For each pseudorandom 32bit word, the initialization mechanism computes the corresponding integrity bits and writes both the data and integrity bits (39bit total) through the scrambling device using the most recently obtained scrambling key.
If SW triggers the scrambling key update and LFSR initialization at the same time (i.e., with the same CSR write operation), the LFSR initialization will be stalled until an updated scrambling key has been obtained.
There is no limit on how often the initialization feature can be called, and hence it can also be used as a cheap SRAM wiping mechanism at runtime. Note however that the PRNG sequence does not have strong security guarantees, since it is produced using an LFSR.
Code Execution from SRAM
The SRAM controller contains an access control mechanism for filtering instruction fetches from the processor.
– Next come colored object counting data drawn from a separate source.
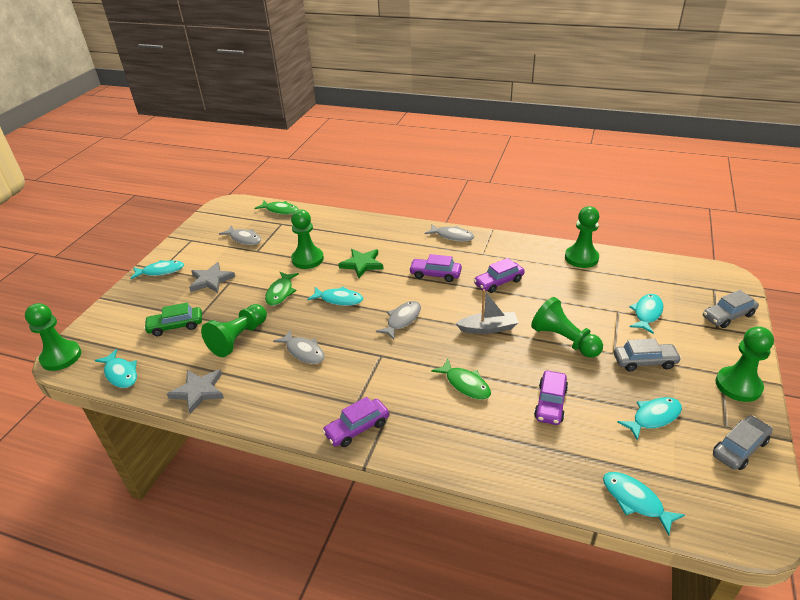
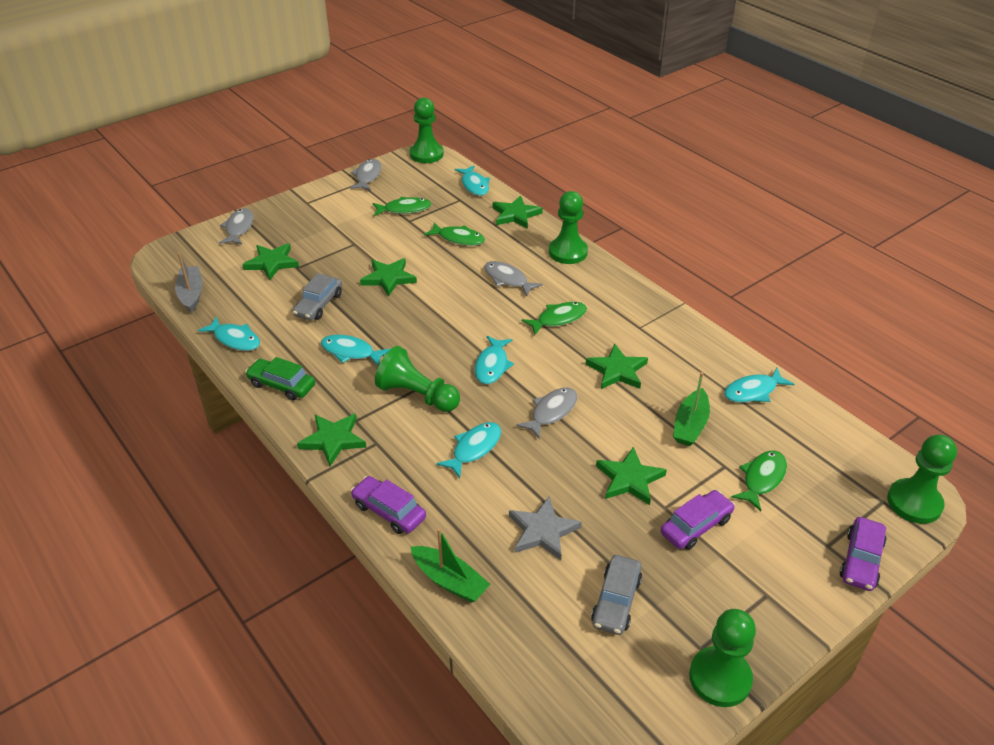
green boat: 0 -> 2
green fish: 3 -> 4
green pawn: 6 -> 5
green star: 1 -> 6
grey car: 3 -> 2
grey star: 2 -> 1
purple car: 4 -> 3

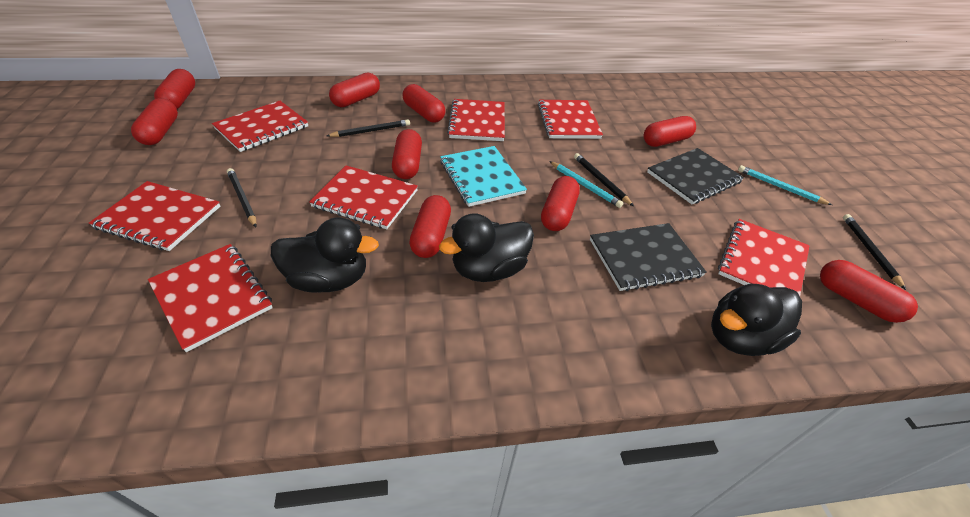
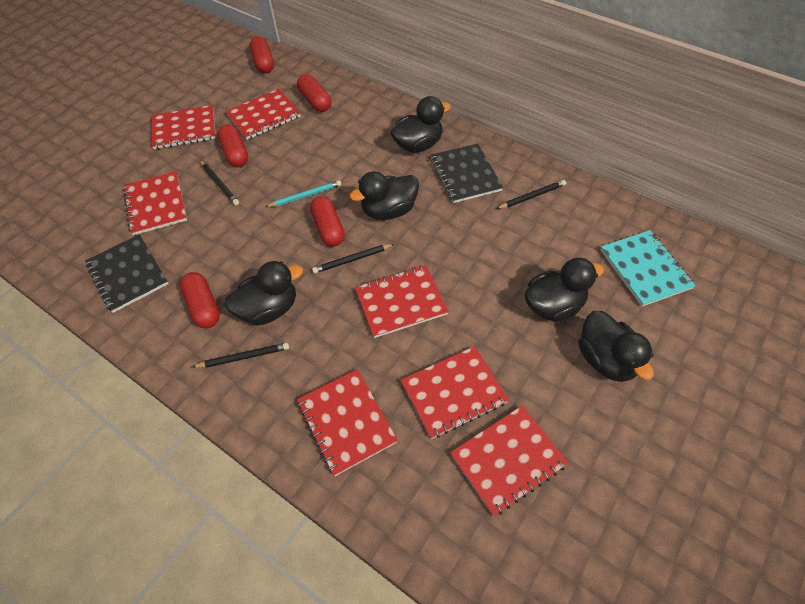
black duck: 3 -> 5
red capsule: 9 -> 5
turquoise pencil: 2 -> 1

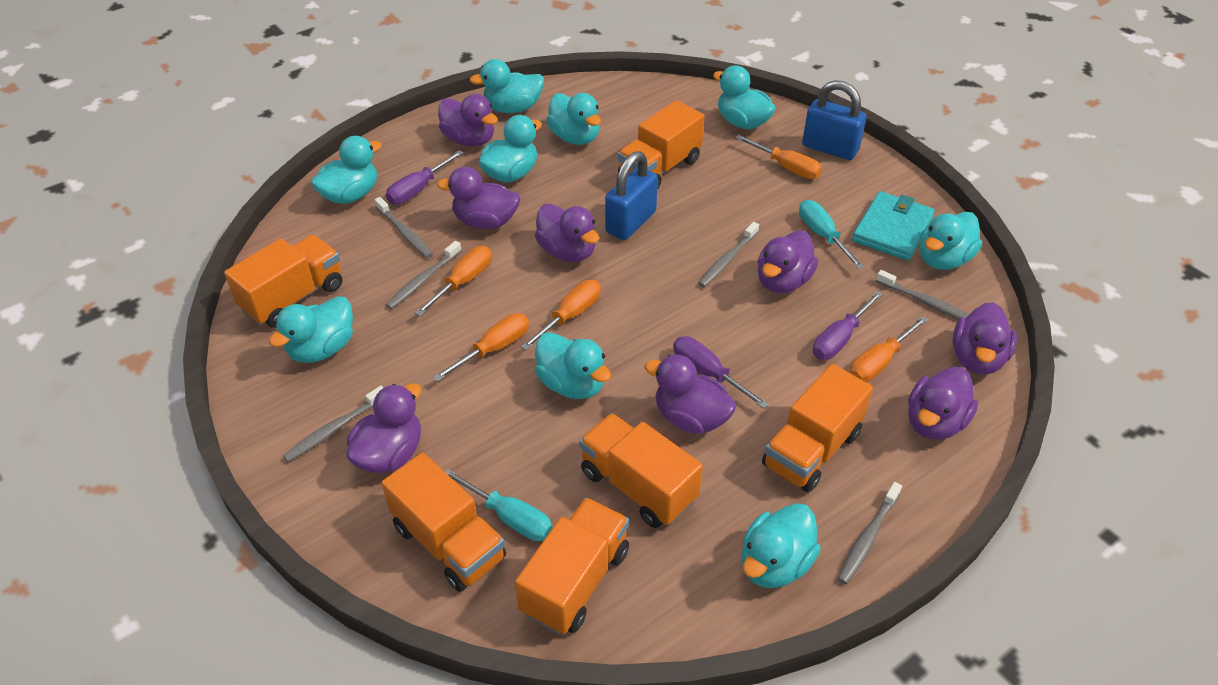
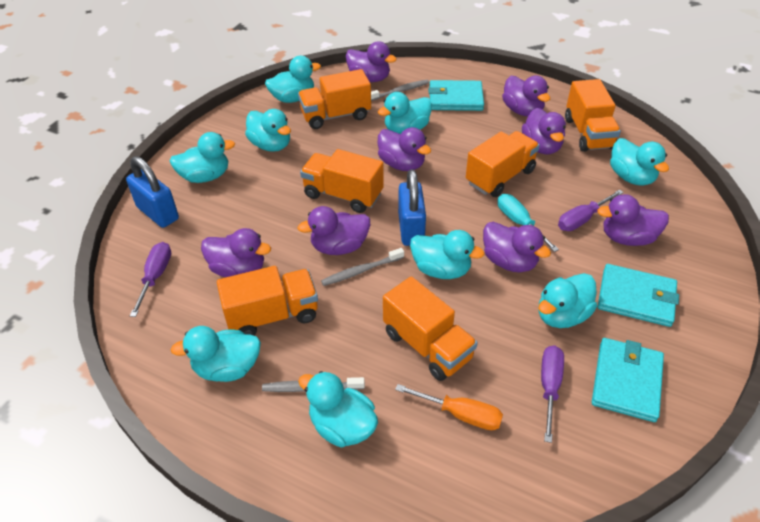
grey toothbrush: 6 -> 3
orange screwdriver: 5 -> 1
turquoise screwdriver: 2 -> 1
turquoise wallet: 1 -> 3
As illustrated below, an OTP switch EN_SRAM_IFETCH (for example, see earlgrey’s OTP memory map) allows to either tie code execution from SRAM to the life cycle state via the HW_DEBUG_EN function (see life cycle docs), or it can be enabled / disabled via the EXEC
CSR.
The different configuration options are listed in the table below:
EN_SRAM_IFETCH (OTP) | HW_DEBUG_EN (Life Cycle) | EXEC CSR | Execution Enabled |
---|---|---|---|
== kMultiBitBool8True | - | == kMultiBitBool4True | Yes |
== kMultiBitBool8True | - | != kMultiBitBool4True | No |
!= kMultiBitBool8True | ON | - | Yes |
!= kMultiBitBool8True | OFF | - | No |
Note that the execute from SRAM feature may only be enabled on certain SRAM controller instances in the top-level design.
If the feature is turned off via the InstrExec
parameter, the execute from SRAM feature is permanently disabled, and the status of the OTP switch, the life cycle state and the value of the EXEC register are irrelevant.
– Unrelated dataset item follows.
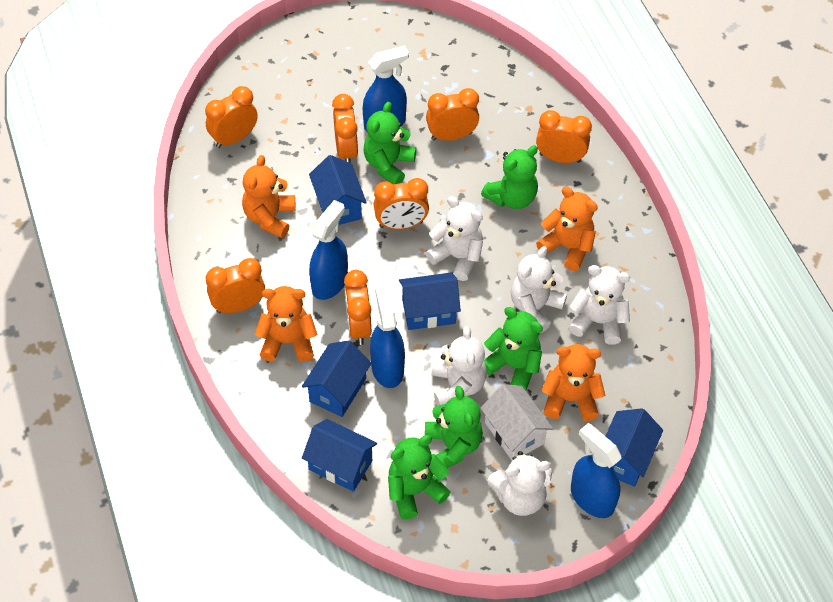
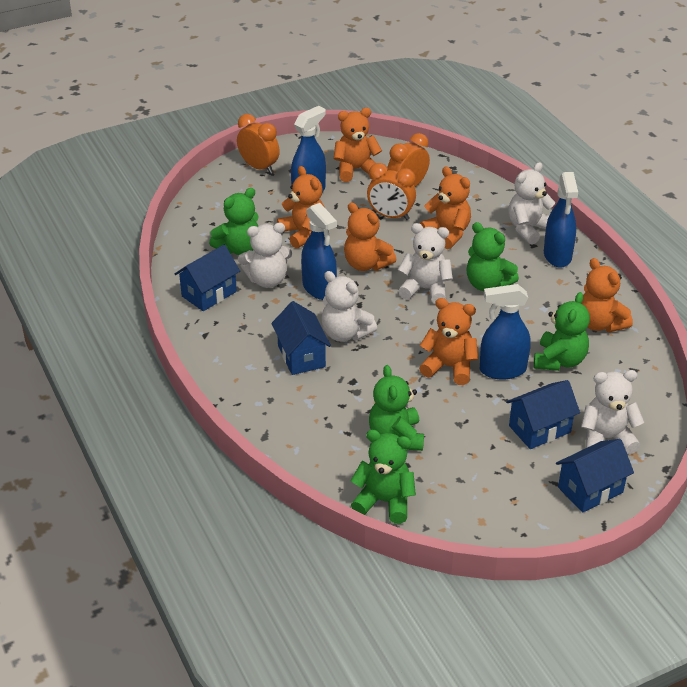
blue house: 5 -> 4
orange clock: 7 -> 3
orange teddy bear: 4 -> 6
white house: 1 -> 0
As an example, the top_earlgrey
design only enables this feature on the main SRAM, and permanently disables it on the retention SRAM.
Read and Write Sequencing
For timing reasons, the scrambling primitive instantiates a register halfway in the PRINCE block cipher. This means that the keystream block becomes available in the second request cycle, which naturally aligns with read operations since the SRAM memory latency is 1 clock cycle.
However, write operations have to be deferred by 1 cycle in order to be able to reuse the same PRINCE primitive. This can lead to read/write conflicts when a write operation is immediately followed by a read operation, and we solve that issue by introducing two write data holding registers (highlighted with green and orange in the block diagram above). The register highlighted with green is the unscrambled data holding register, which is used for forwarding unwritten write data in case the conflicting read operation goes to the same address as the pending write operation. The register highlighted with orange is the scrambled data holding register, which holds the scrambled data until the conflicting read operation(s) have completed.
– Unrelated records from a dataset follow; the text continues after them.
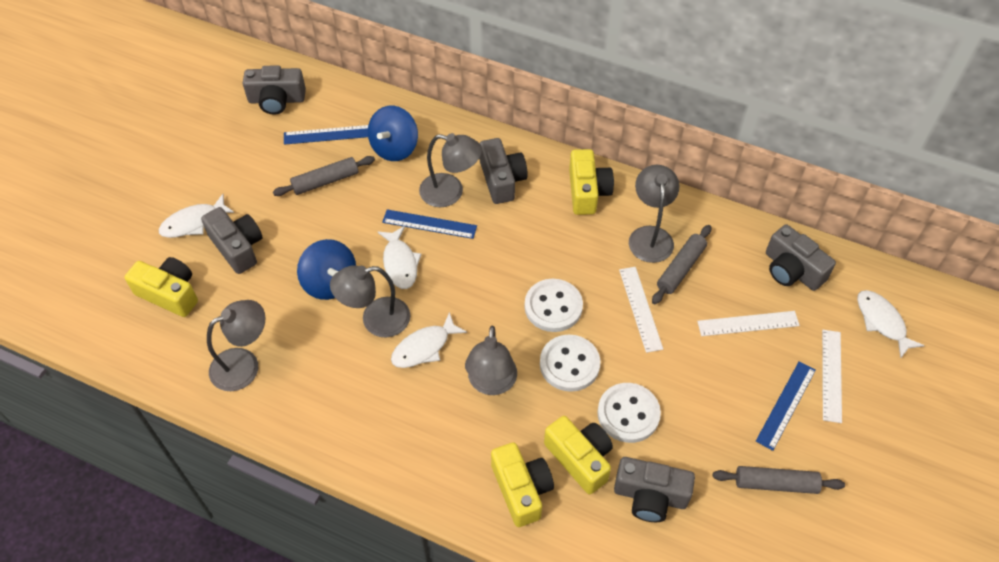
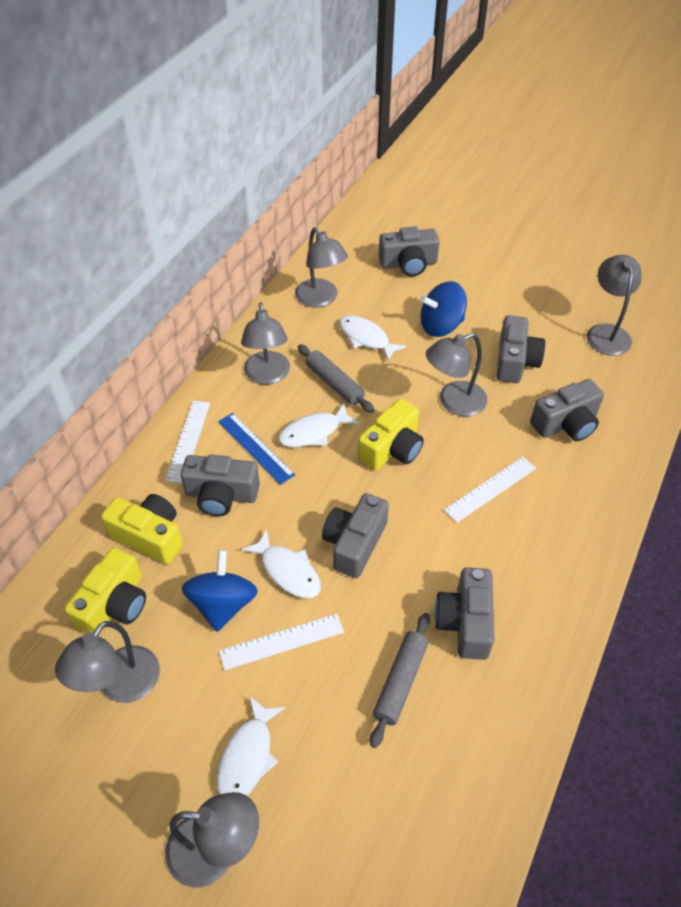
blue ruler: 3 -> 1
grey camera: 5 -> 6
grey lamp: 5 -> 6
grey rolling pin: 3 -> 2
white button: 3 -> 0
yellow camera: 4 -> 3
Note that this arrangement still allows full read/write throughput as illustrated in the alternating R/W sequence below.
However, due to the end-to-end bus integrity scheme, sub-word write accesses currently require a read-modify-write operation in order to recompute the integrity bits for the entire word, as illustrated in the diagram below.
Sub-word write accesses are therefore 3x slower than full-word write accesses. Read accesses however always take 1 cycle, no matter whether the access is a full-word or sub-word read operation.
Note that this has been implemented in this way to not overly complicate the design, and since it is assumed that sub-word write operations happen relatively infrequently. For full write throughput, a more elaborate write buffering scheme would be required.